PROFILE takes a deeper look at a family’s finances. While FAFSA doesn’t include a family’s retirement accounts or home value, PROFILE does.
West recommends listing a realistic value for your home — what you would expect to get in a quick 30-day sale.
And because a student’s assets will factor into aid awards, it makes sense to use those funds to buy a computer and other college necessities before filing either the FAFSA or
PROFILE forms, he said.
Start planning early
Part of the problem is that “colleges let you in and then tell you how much it’s going to cost,” West said.
The worst time to decide how much to borrow is after the acceptance letter is received, but that’s what many families do, he said.
“They don’t figure out how much they can afford to borrow. They just borrow what they need to borrow,” he said, with long-term repercussions for the family’s finances.
“Money shouldn’t be the sole determinant, but the truth is, for many families it is a very important factor,” he said.
West recommends beginning to narrow the “college universe” based on affordability in the 10th or 11th grade with the help of the U.S. Department of Education’s FAFSA4caster, which gives an early estimate of eligibility for aid, and with the net-price calculators that schools must post on their websites.
Fafsa4caster.ed.gov, the DOE tool, will help determine whether students are eligible for aid that does not have to be repaid, such as Pell Grants, as well as the families’ expected contribution, and whether they qualify for subsidized or unsubsidized federal loans.

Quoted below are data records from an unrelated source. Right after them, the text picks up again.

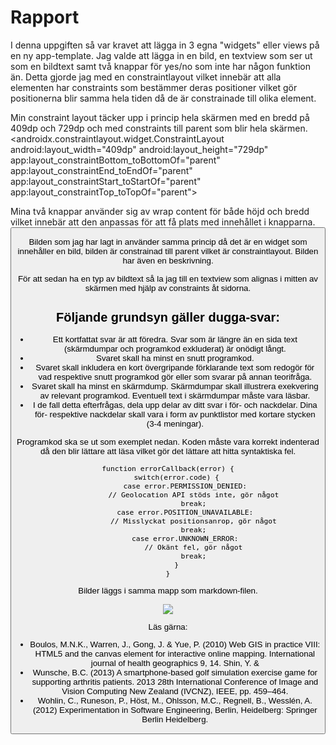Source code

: 
# Rapport

I denna uppgiften så var kravet att lägga in 3 egna "widgets" eller views på en ny app-template. Jag valde att lägga in en bild, 
en textview som ser ut som en bildtext samt två knappar för yes/no som inte har någon funktion än. Detta gjorde jag med en 
constraintlayout vilket innebär att alla elementen har constraints som bestämmer deras positioner vilket gör positionerna blir 
samma hela tiden då de är constrainade till olika element.

Min constraint layout täcker upp i princip hela skärmen med en bredd på 409dp och 729dp och med constraints till parent som blir hela skärmen.
    <androidx.constraintlayout.widget.ConstraintLayout
        android:layout_width="409dp"
        android:layout_height="729dp"
        app:layout_constraintBottom_toBottomOf="parent"
        app:layout_constraintEnd_toEndOf="parent"
        app:layout_constraintStart_toStartOf="parent"
        app:layout_constraintTop_toTopOf="parent">

Mina två knappar använder sig av wrap content för både höjd och bredd vilket innebär att den anpassas för att få plats med innehållet i knapparna.
        <Button
            android:id="@+id/button3"
            android:layout_width="wrap_content"
            android:layout_height="wrap_content"
            android:layout_marginStart="4dp"
            android:layout_marginLeft="4dp"
            android:layout_marginBottom="32dp"
            android:text="Yes"
            app:layout_constraintBottom_toBottomOf="parent"
            app:layout_constraintStart_toStartOf="parent" />

Bilden som jag har lagt in använder samma princip då det är en widget som innehåller en bild, bilden är constrainad till 
parent vilket är constraintlayout. Bilden har även en beskrivning.
        <ImageView
            android:id="@+id/imageView3"
            android:layout_width="wrap_content"
            android:layout_height="wrap_content"
            android:contentDescription="Bild"
            app:layout_constraintBottom_toTopOf="@+id/guideline"
            app:layout_constraintEnd_toEndOf="parent"
            app:layout_constraintStart_toStartOf="parent"
            app:layout_constraintTop_toTopOf="parent"
            app:srcCompat="@android:drawable/sym_def_app_icon" />

För att sedan ha en typ av bildtext så la jag till en textview som alignas i mitten av skärmen med hjälp av constraints åt sidorna.
        <TextView
            android:id="@+id/textView"
            android:layout_width="112dp"
            android:layout_height="18dp"
            android:text="      Android guy"
            app:layout_constraintEnd_toEndOf="parent"
            app:layout_constraintStart_toStartOf="parent"
            app:layout_constraintTop_toBottomOf="@+id/imageView3" />

## Följande grundsyn gäller dugga-svar:

- Ett kortfattat svar är att föredra. Svar som är längre än en sida text (skärmdumpar och programkod exkluderat) är onödigt långt.
- Svaret skall ha minst en snutt programkod.
- Svaret skall inkludera en kort övergripande förklarande text som redogör för vad respektive snutt programkod gör eller som svarar på annan teorifråga.
- Svaret skall ha minst en skärmdump. Skärmdumpar skall illustrera exekvering av relevant programkod. Eventuell text i skärmdumpar måste vara läsbar.
- I de fall detta efterfrågas, dela upp delar av ditt svar i för- och nackdelar. Dina för- respektive nackdelar skall vara i form av punktlistor med kortare stycken (3-4 meningar).

Programkod ska se ut som exemplet nedan. Koden måste vara korrekt indenterad då den blir lättare att läsa vilket gör det lättare att hitta syntaktiska fel.

```
function errorCallback(error) {
    switch(error.code) {
        case error.PERMISSION_DENIED:
            // Geolocation API stöds inte, gör något
            break;
        case error.POSITION_UNAVAILABLE:
            // Misslyckat positionsanrop, gör något
            break;
        case error.UNKNOWN_ERROR:
            // Okänt fel, gör något
            break;
    }
}
```

Bilder läggs i samma mapp som markdown-filen.

![](android.png)

Läs gärna:

- Boulos, M.N.K., Warren, J., Gong, J. & Yue, P. (2010) Web GIS in practice VIII: HTML5 and the canvas element for interactive online mapping. International journal of health geographics 9, 14. Shin, Y. &
- Wunsche, B.C. (2013) A smartphone-based golf simulation exercise game for supporting arthritis patients. 2013 28th International Conference of Image and Vision Computing New Zealand (IVCNZ), IEEE, pp. 459–464.
- Wohlin, C., Runeson, P., Höst, M., Ohlsson, M.C., Regnell, B., Wesslén, A. (2012) Experimentation in Software Engineering, Berlin, Heidelberg: Springer Berlin Heidelberg.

That information can then be applied to colleges’ net-price calculators.
The best of these calculators incorporate the college’s resources, philosophy about aid, government grants, and possible merit scholarships all into one summary, West said.

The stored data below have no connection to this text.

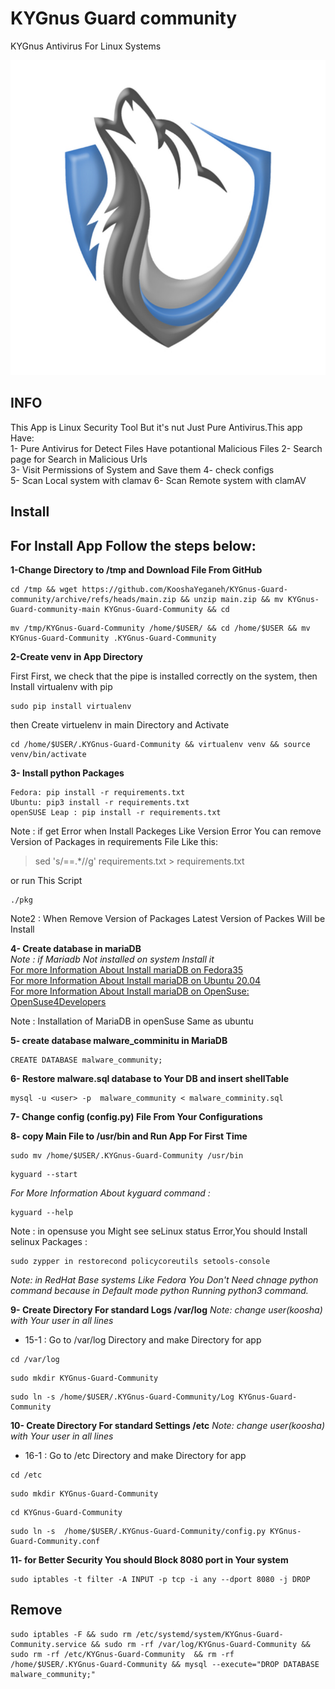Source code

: # KYGnus Guard community
KYGnus Antivirus For Linux Systems

![image](./static/README_LOGO.png)

## INFO

This App is Linux Security Tool But it's nut Just Pure Antivirus.This app Have:  
1- Pure Antivirus for Detect Files Have potantional Malicious  Files 
2- Search page for Search in Malicious Urls  
3- Visit Permissions of System and Save them
4- check configs  
5- Scan Local system with clamav
6- Scan Remote system with clamAV





## Install

## For Install App Follow the steps below:

**1-Change Directory to /tmp and Download File From GitHub**

```
cd /tmp && wget https://github.com/KooshaYeganeh/KYGnus-Guard-community/archive/refs/heads/main.zip && unzip main.zip && mv KYGnus-Guard-community-main KYGnus-Guard-Community && cd
```

```
mv /tmp/KYGnus-Guard-Community /home/$USER/ && cd /home/$USER && mv KYGnus-Guard-Community .KYGnus-Guard-Community
```
**2-Create venv in App Directory**

First First, we check that the pipe is installed correctly on the system, then Install virtualenv with pip

```
sudo pip install virtualenv
```
then Create virtuelenv in main Directory and Activate 
```
cd /home/$USER/.KYGnus-Guard-Community && virtualenv venv && source venv/bin/activate
```

**3- Install python Packages**  
```
Fedora: pip install -r requirements.txt
Ubuntu: pip3 install -r requirements.txt
openSUSE Leap : pip install -r requirements.txt
```

Note : if get Error when Install Packeges Like Version Error You can remove Version of Packages in requirements File Like this: 

> sed 's/==.*//g' requirements.txt > requirements.txt

or run This Script

```
./pkg
```

Note2 : When Remove Version of Packages Latest Version of Packes Will be Install

**4- Create database in mariaDB**  
*Note : if Mariadb Not installed on system Install it*  
[For more Information About Install mariaDB on Fedora35](https://docs.fedoraproject.org/en-US/quick-docs/installing-mysql-mariadb/)  
[For more Information About Install mariaDB on Ubuntu 20.04 ](https://www.digitalocean.com/community/tutorials/how-to-install-mariadb-on-ubuntu-20-04)  
[For more Information About Install mariaDB on OpenSuse: OpenSuse4Developers](https://github.com/KooshaYeganeh/OpenSuse4Developers)

Note : Installation of MariaDB in openSuse Same as ubuntu

**5- create database malware_comminitu in MariaDB**

```
CREATE DATABASE malware_community;
```

**6- Restore malware.sql database to Your DB and insert shellTable**

```
mysql -u <user> -p  malware_community < malware_comminity.sql
```


**7- Change config (config.py) File From Your Configurations**


**8- copy Main File to /usr/bin and Run App For First Time**

```
sudo mv /home/$USER/.KYGnus-Guard-Community /usr/bin
```
```
kyguard --start
```
*For More Information About kyguard command :*
```
kyguard --help
```


Note : in opensuse you Might see seLinux status Error,You should Install selinux Packages : 

```
sudo zypper in restorecond policycoreutils setools-console
```
  
*Note: in RedHat Base systems Like Fedora You Don't Need chnage python command because in Default mode python Running python3 command.*







**9- Create Directory For standard Logs /var/log**
*Note: change user(koosha) with Your user in all lines*
 - 15-1 : Go to /var/log Directory and make Directory for app
```
cd /var/log
```
```
sudo mkdir KYGnus-Guard-Community
```

```
sudo ln -s /home/$USER/.KYGnus-Guard-Community/Log KYGnus-Guard-Community
```

**10- Create Directory For standard Settings /etc**
*Note: change user(koosha) with Your user in all lines*
 - 16-1 : Go to /etc Directory and make Directory for app
```
cd /etc
```
```
sudo mkdir KYGnus-Guard-Community
```
```
cd KYGnus-Guard-Community
```
```
sudo ln -s  /home/$USER/.KYGnus-Guard-Community/config.py KYGnus-Guard-Community.conf
```


**11- for Better Security You should Block 8080 port in Your system**

```
sudo iptables -t filter -A INPUT -p tcp -i any --dport 8080 -j DROP
```

## Remove

```
sudo iptables -F && sudo rm /etc/systemd/system/KYGnus-Guard-Community.service && sudo rm -rf /var/log/KYGnus-Guard-Community && sudo rm -rf /etc/KYGnus-Guard-Community  && rm -rf /home/$USER/.KYGnus-Guard-Community && mysql --execute="DROP DATABASE malware_community;"
```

But be aware: The calculators are also marketing tools, because higher education is a business, too, he said. “It’s not all warm fuzzies and ivy-covered walls.”

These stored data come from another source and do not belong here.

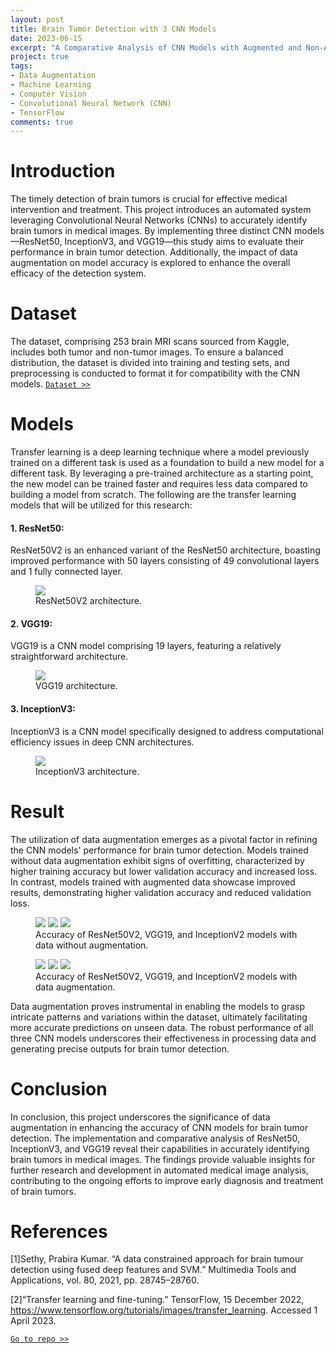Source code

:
 ```yaml
---
layout: post
title: Brain Tumor Detection with 3 CNN Models
date: 2023-06-15
excerpt: "A Comparative Analysis of CNN Models with Augmented and Non-Augmented Datasets for Brain Tumor Detection"
project: true
tags:
- Data Augmentation
- Machine Learning
- Computer Vision
- Convolutional Neural Network (CNN)
- TensorFlow
comments: true
---
```



# Introduction

The timely detection of brain tumors is crucial for effective medical intervention and treatment. This project introduces an automated system leveraging Convolutional Neural Networks (CNNs) to accurately identify brain tumors in medical images. By implementing three distinct CNN models—ResNet50, InceptionV3, and VGG19—this study aims to evaluate their performance in brain tumor detection. Additionally, the impact of data augmentation on model accuracy is explored to enhance the overall efficacy of the detection system.


# Dataset

The dataset, comprising 253 brain MRI scans sourced from Kaggle, includes both tumor and non-tumor images. To ensure a balanced distribution, the dataset is divided into training and testing sets, and preprocessing is conducted to format it for compatibility with the CNN models. [`Dataset >>`](https://www.kaggle.com/datasets/navoneel/brain-mri-images-for-brain-tumor-detection)


# Models

Transfer learning is a deep learning technique where a model previously trained on a different task is used as a foundation to build a new model for a different task. By leveraging a pre-trained architecture as a starting point, the new model can be trained faster and requires less data compared to building a model from scratch. The following are the transfer learning models that will be utilized for this research:

#### 1. ResNet50:
ResNet50V2 is an enhanced variant of the ResNet50 architecture, boasting improved performance with 50 layers consisting of 49 convolutional layers and 1 fully connected layer.
<figure>
	<a href="https://raw.githubusercontent.com/malindard/brain-tumor-detection/main/assets/resnet50v2.png"><img src="https://raw.githubusercontent.com/malindard/brain-tumor-detection/main/assets/resnet50v2.png"></a>
	<figcaption><a>ResNet50V2 architecture.</a></figcaption>
</figure>

#### 2. VGG19:
VGG19 is a CNN model comprising 19 layers, featuring a relatively straightforward architecture.
<figure>
	<a href="https://raw.githubusercontent.com/malindard/brain-tumor-detection/main/assets/vgg19.png"><img src="https://raw.githubusercontent.com/malindard/brain-tumor-detection/main/assets/vgg19.png"></a>
	<figcaption><a>VGG19 architecture.</a></figcaption>
</figure>

#### 3. InceptionV3:
InceptionV3 is a CNN model specifically designed to address computational efficiency issues in deep CNN architectures.
<figure>
	<a href="https://raw.githubusercontent.com/malindard/brain-tumor-detection/main/assets/inceptionv3.png"><img src="https://raw.githubusercontent.com/malindard/brain-tumor-detection/main/assets/inceptionv3.png"></a>
	<figcaption><a>InceptionV3 architecture.</a></figcaption>
</figure>


# Result

The utilization of data augmentation emerges as a pivotal factor in refining the CNN models' performance for brain tumor detection. Models trained without data augmentation exhibit signs of overfitting, characterized by higher training accuracy but lower validation accuracy and increased loss. In contrast, models trained with augmented data showcase improved results, demonstrating higher validation accuracy and reduced validation loss.

<figure class="third">
	<img src="https://raw.githubusercontent.com/malindard/brain-tumor-detection/main/assets/resnet-without-augmentation.png">
	<img src="https://raw.githubusercontent.com/malindard/brain-tumor-detection/main/assets/vgg-without-augmentation.png">
	<img src="https://raw.githubusercontent.com/malindard/brain-tumor-detection/main/assets/inception-without-augmentation.png">
	<figcaption>Accuracy of ResNet50V2, VGG19, and InceptionV2 models with data without augmentation.</figcaption>
</figure>

<figure class="third">
	<img src="https://raw.githubusercontent.com/malindard/brain-tumor-detection/main/assets/resnet-with-augmentation.png">
	<img src="https://raw.githubusercontent.com/malindard/brain-tumor-detection/main/assets/vgg-with-augmentation.png">
	<img src="https://raw.githubusercontent.com/malindard/brain-tumor-detection/main/assets/inception-with-augmentation.png">
	<figcaption>Accuracy of ResNet50V2, VGG19, and InceptionV2 models with data augmentation.</figcaption>
</figure>

Data augmentation proves instrumental in enabling the models to grasp intricate patterns and variations within the dataset, ultimately facilitating more accurate predictions on unseen data. The robust performance of all three CNN models underscores their effectiveness in processing data and generating precise outputs for brain tumor detection.


# Conclusion

In conclusion, this project underscores the significance of data augmentation in enhancing the accuracy of CNN models for brain tumor detection. The implementation and comparative analysis of ResNet50, InceptionV3, and VGG19 reveal their capabilities in accurately identifying brain tumors in medical images. The findings provide valuable insights for further research and development in automated medical image analysis, contributing to the ongoing efforts to improve early diagnosis and treatment of brain tumors.


# References

[1]Sethy, Prabira Kumar. “A data constrained approach for brain tumour detection using fused deep features and SVM.” Multimedia Tools and Applications, vol. 80, 2021, pp. 28745–28760.

[2]“Transfer learning and fine-tuning.” TensorFlow, 15 December 2022, https://www.tensorflow.org/tutorials/images/transfer_learning. Accessed 1 April 2023.


[`Go to repo >>`](https://github.com/malindard/brain-tumor-detection)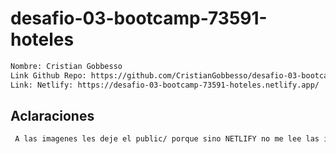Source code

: # desafio-03-bootcamp-73591-hoteles
```sh
Nombre: Cristian Gobbesso
Link Github Repo: https://github.com/CristianGobbesso/desafio-03-bootcamp-73591-hoteles.git
Link: Netlify: https://desafio-03-bootcamp-73591-hoteles.netlify.app/
```

## Aclaraciones
```sh
 A las imagenes les deje el public/ porque sino NETLIFY no me lee las imagenes.
 ```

Parents often think their bright teen will coast through with merit aid, but that’s unlikely. West describes merit aid as a pot of money that colleges use as an inducement to enroll the most desirable students.
“They want to give you just what it takes to get you to attend, but not more than that,” he said.
Information on financial aid programs — based on need, merit, both or neither — can be found on the website of the State Council of Higher Education for Virginia (www.schev.edu).
For example, a Virginia resident attending a private, nonprofit college or university in the state is eligible for a taxpayer-funded Virginia Tuition Assistance Grant that is not based on need or merit. (Religious training degrees are excluded.)
The annual amount, which was $3,100 this academic year for undergraduates, varies depending on how much is appropriated by the General Assembly and the number of students who apply. Graduate students are eligible for a $1,550 award but only for certain health-related fields.
Students earning associate degrees at a two-year public institution may qualify for a transfer grant to a public or private four-year institution in the state based on need and merit.
The grant is up to $1,000, with an additional $1,000 for students pursuing degrees in science, teaching, engineering, math and nursing. The award is annual but contingent on maintaining grades and other criteria for renewal.
While those programs aid Virginians attending in-state schools, students heading out-of-state might get help through the Academic Common Market.
Virginia is one of 16 states participating in the program that allows students to pay in-state tuition rates at out-of-state public institutions provided they are studying certain programs not available in their home state.
So if you want to study aerospace administration at Oklahoma State University, this program might work for you.